Arzt verhält sich unverschämt – was Patientinnen und Patienten tun können

Ein Arztbesuch erfordert Vertrauen. Umso belastender ist es, wenn sich ein Arzt oder eine Ärztin unverschämt, respektlos oder herablassend verhält. Solches Verhalten ist kein Einzelfall – aber auch nicht hinzunehmen. Betroffene sollten wissen, welche Möglichkeiten sie haben.


Was gilt als unverschämtes Verhalten?

Unangemessenes Verhalten kann viele Formen annehmen, zum Beispiel:

  • respektlose oder abwertende Kommentare
  • fehlende Aufklärung oder „Abwürgen“ von Fragen
  • ironische, spöttische oder belehrende Aussagen
  • mangelnde Empathie bei sensiblen Themen
  • grober Tonfall oder offensichtliche Ungeduld

Wichtig: Auch wenn Ärztinnen und Ärzte unter Zeitdruck stehen – Respekt und Würde sind nicht verhandelbar.

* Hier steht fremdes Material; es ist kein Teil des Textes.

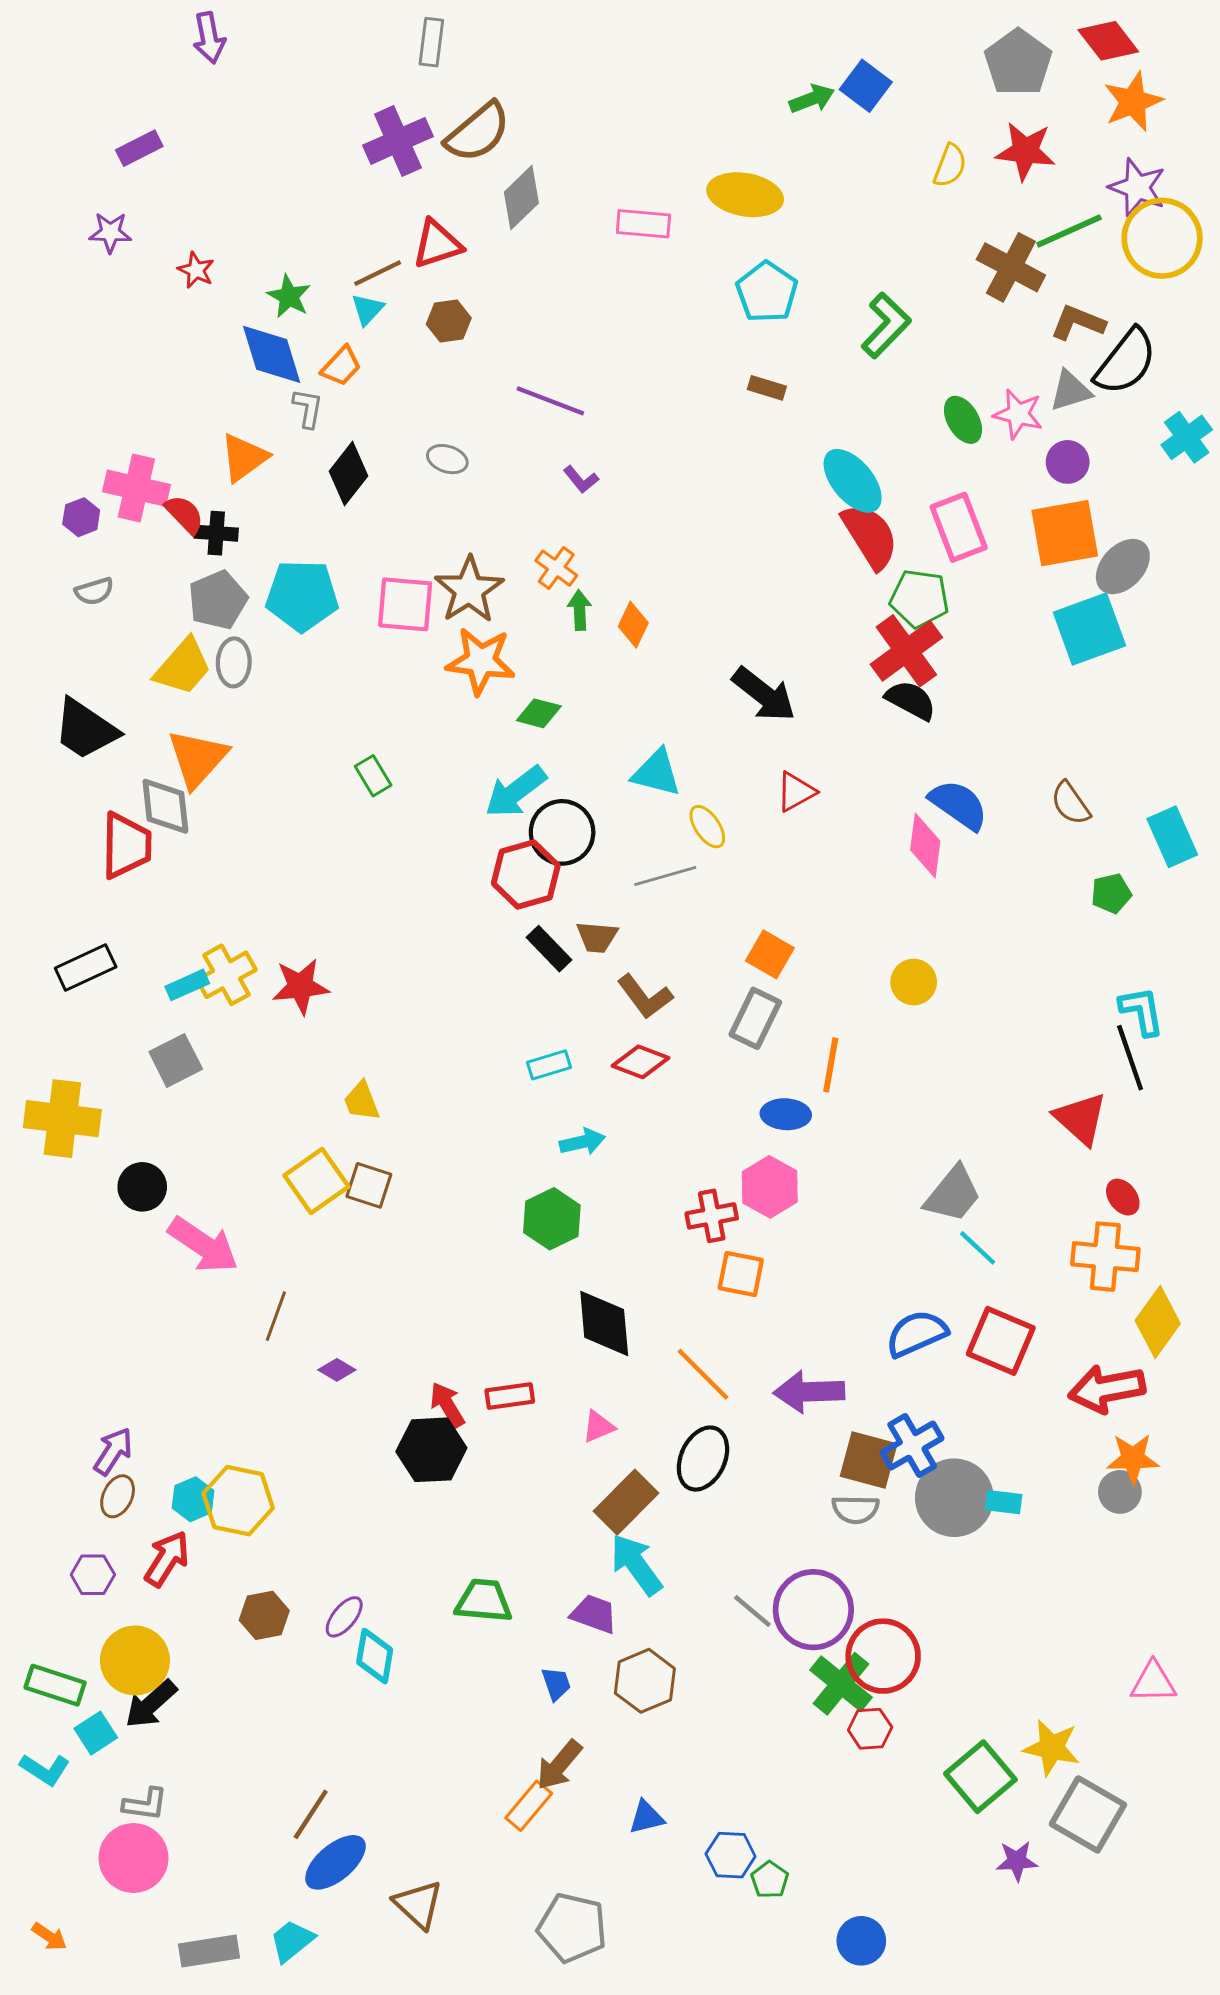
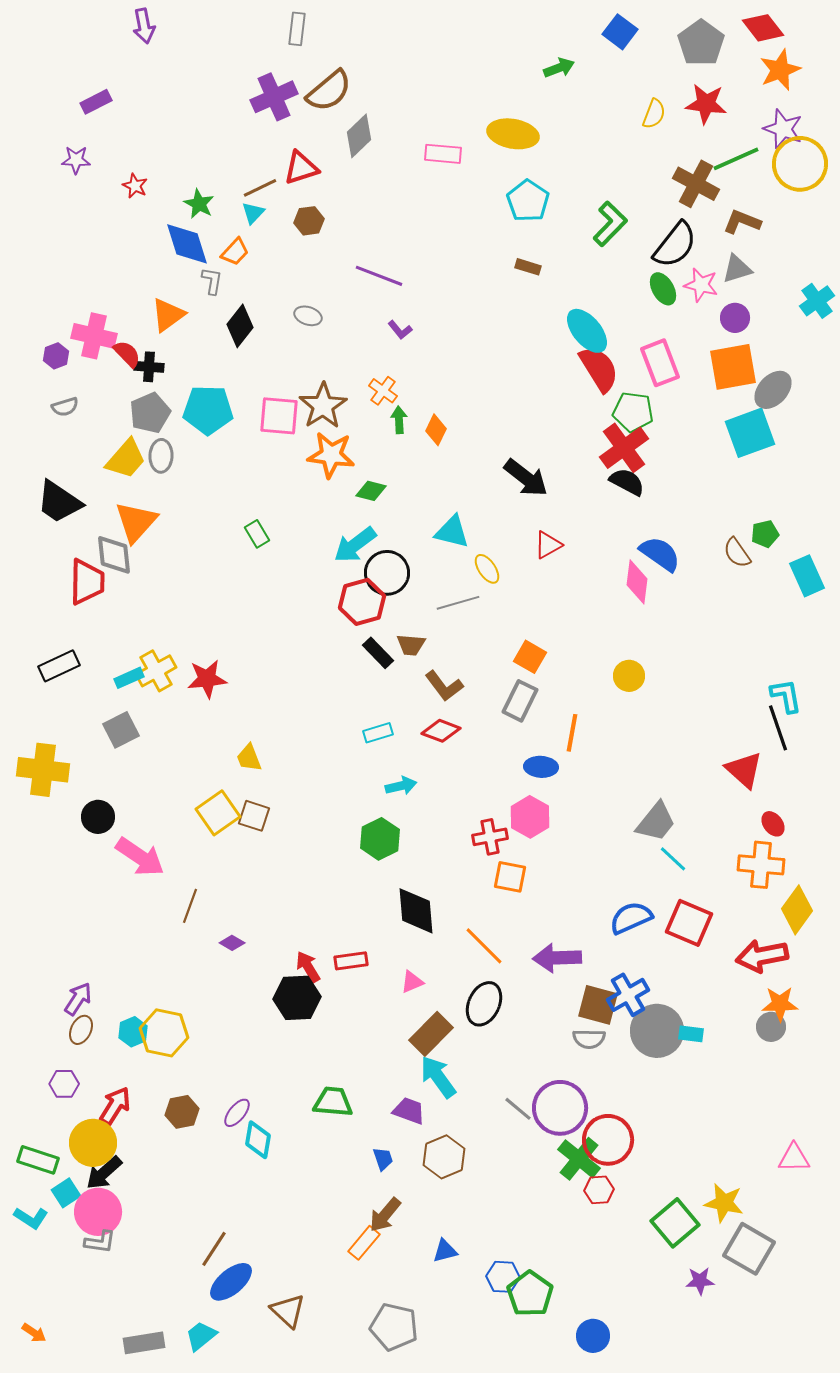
blue square: (866, 86) -> (620, 32), moved
black semicircle: (1126, 362) -> (675, 245), moved
green pentagon: (1111, 893) -> (765, 534), moved
red arrow: (167, 1559) -> (115, 1106), moved
pink circle: (134, 1858) -> (98, 1212), moved
green pentagon: (770, 1880) -> (530, 1294), size x1.8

Wie sollte man im Moment reagieren?

Wenn es sich sicher anfühlt, kann eine ruhige, klare Rückmeldung helfen, etwa:

  • „Ich fühle mich gerade nicht ernst genommen.“
  • „Bitte erklären Sie mir das in Ruhe.“

Manchmal ist sich die andere Person der Wirkung ihres Verhaltens nicht bewusst.


Arzt wechseln – völlig legitim

Patientinnen und Patienten haben das Recht, den Arzt zu wechseln. Wenn:

  • man sich dauerhaft unwohl fühlt
  • kein Vertrauensverhältnis entsteht
  • Gespräche regelmäßig respektlos verlaufen

ist ein Wechsel oft der gesündeste Schritt – sowohl emotional als auch medizinisch.


Beschwerde einreichen: Ihre Rechte

Bei schwerem oder wiederholtem Fehlverhalten können Beschwerden sinnvoll sein:

  • Praxisleitung oder Klinikverwaltung
  • Kassenärztliche Vereinigung (KV)
  • Ärztekammer des jeweiligen Bundeslands

Eine sachliche, schriftliche Schilderung mit Datum, Ort und konkreten Aussagen erhöht die Erfolgsaussichten.


Dokumentation hilft

Notieren Sie:

  • Datum und Uhrzeit des Termins
  • Namen der beteiligten Personen
  • konkrete Aussagen oder Handlungen
  • mögliche Zeugen

Diese Informationen sind bei einer Beschwerde sehr hilfreich.


Emotionale Folgen ernst nehmen

Unverschämtes Verhalten kann verunsichern, beschämen oder sogar davon abhalten, weitere medizinische Hilfe in Anspruch zu nehmen. Das ist besonders problematisch. Ihre Gesundheit und Ihr Wohlbefinden stehen an erster Stelle.


Fazit

Ein Arzt, der sich unverschämt verhält, überschreitet eine klare Grenze. Patientinnen und Patienten müssen das nicht akzeptieren. Ob durch ein klärendes Gespräch, einen Arztwechsel oder eine offizielle Beschwerde – es gibt Wege, sich zu schützen und ernst genommen zu werden. Respekt ist ein Grundrecht, auch im Behandlungszimmer.